TASK REQUIREMENTS -
Pull out every line of the data below that contains the word "Filled", and copy each one.

[[ TASK MATERIAL, beginning ]]

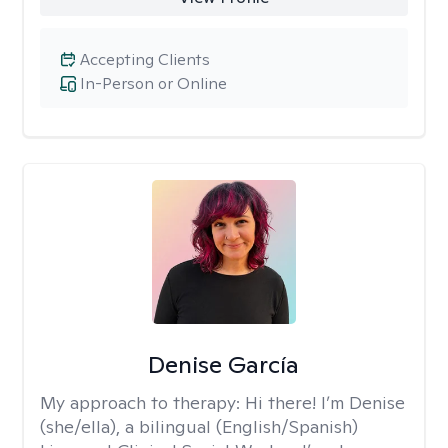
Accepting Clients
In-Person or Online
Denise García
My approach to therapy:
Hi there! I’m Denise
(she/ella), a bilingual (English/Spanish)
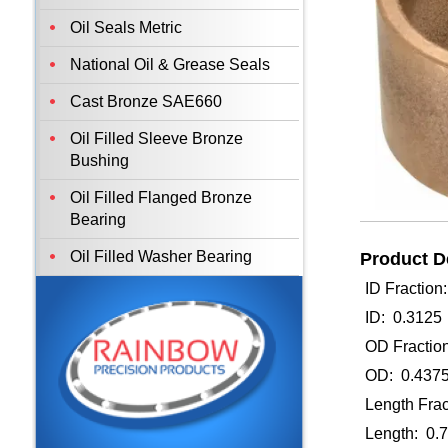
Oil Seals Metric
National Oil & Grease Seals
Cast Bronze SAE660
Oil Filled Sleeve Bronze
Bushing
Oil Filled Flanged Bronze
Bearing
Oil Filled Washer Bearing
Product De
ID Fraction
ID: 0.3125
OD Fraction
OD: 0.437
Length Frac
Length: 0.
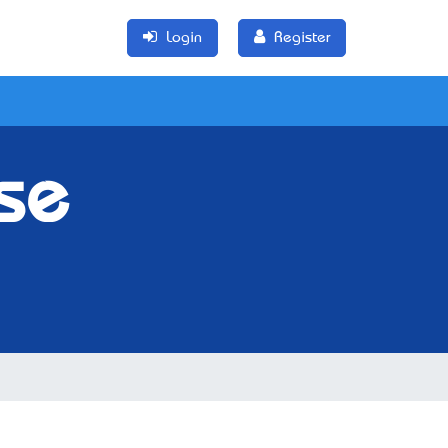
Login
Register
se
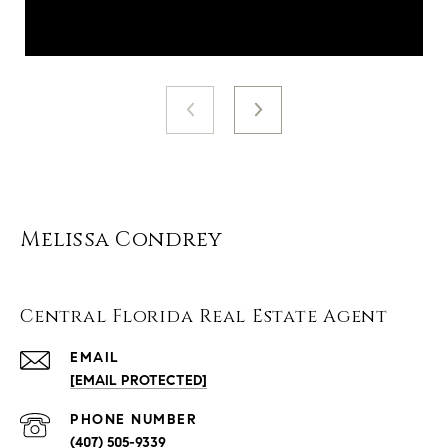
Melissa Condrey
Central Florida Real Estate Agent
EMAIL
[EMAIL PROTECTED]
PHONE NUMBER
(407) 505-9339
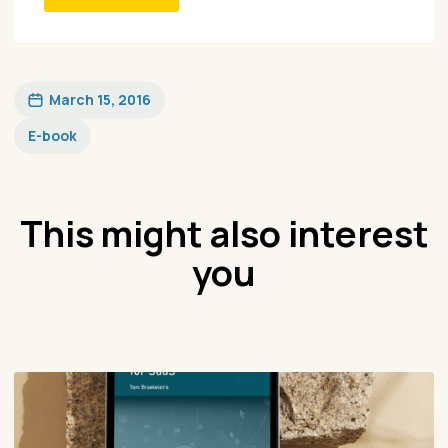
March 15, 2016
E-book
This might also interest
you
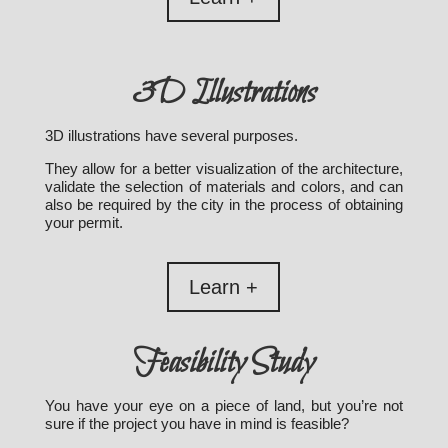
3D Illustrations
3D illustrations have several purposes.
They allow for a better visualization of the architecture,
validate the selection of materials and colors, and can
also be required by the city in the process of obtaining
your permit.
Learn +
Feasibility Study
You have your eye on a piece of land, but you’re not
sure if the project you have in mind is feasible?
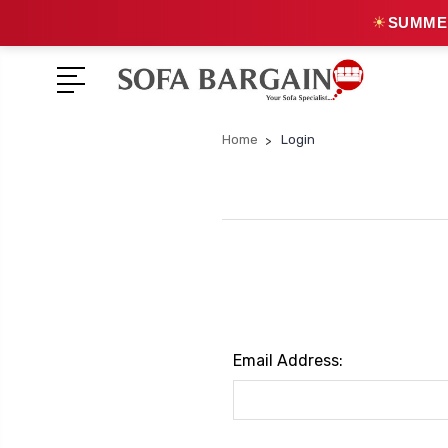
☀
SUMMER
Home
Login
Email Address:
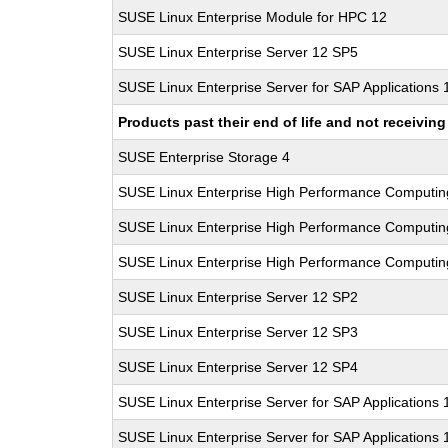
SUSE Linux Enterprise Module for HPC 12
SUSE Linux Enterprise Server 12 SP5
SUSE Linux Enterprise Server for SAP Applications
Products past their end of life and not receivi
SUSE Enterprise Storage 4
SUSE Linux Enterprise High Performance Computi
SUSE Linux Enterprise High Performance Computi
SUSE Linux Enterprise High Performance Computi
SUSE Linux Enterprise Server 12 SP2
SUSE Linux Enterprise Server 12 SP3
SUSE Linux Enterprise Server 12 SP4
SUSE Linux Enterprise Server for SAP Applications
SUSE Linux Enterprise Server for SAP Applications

[[ TASK MATERIAL, end ]]

OUTPUT FOR THIS EXERCISE -
Oil Filled Sleeve Bronze
Oil Filled Flanged Bronze
Oil Filled Washer Bearing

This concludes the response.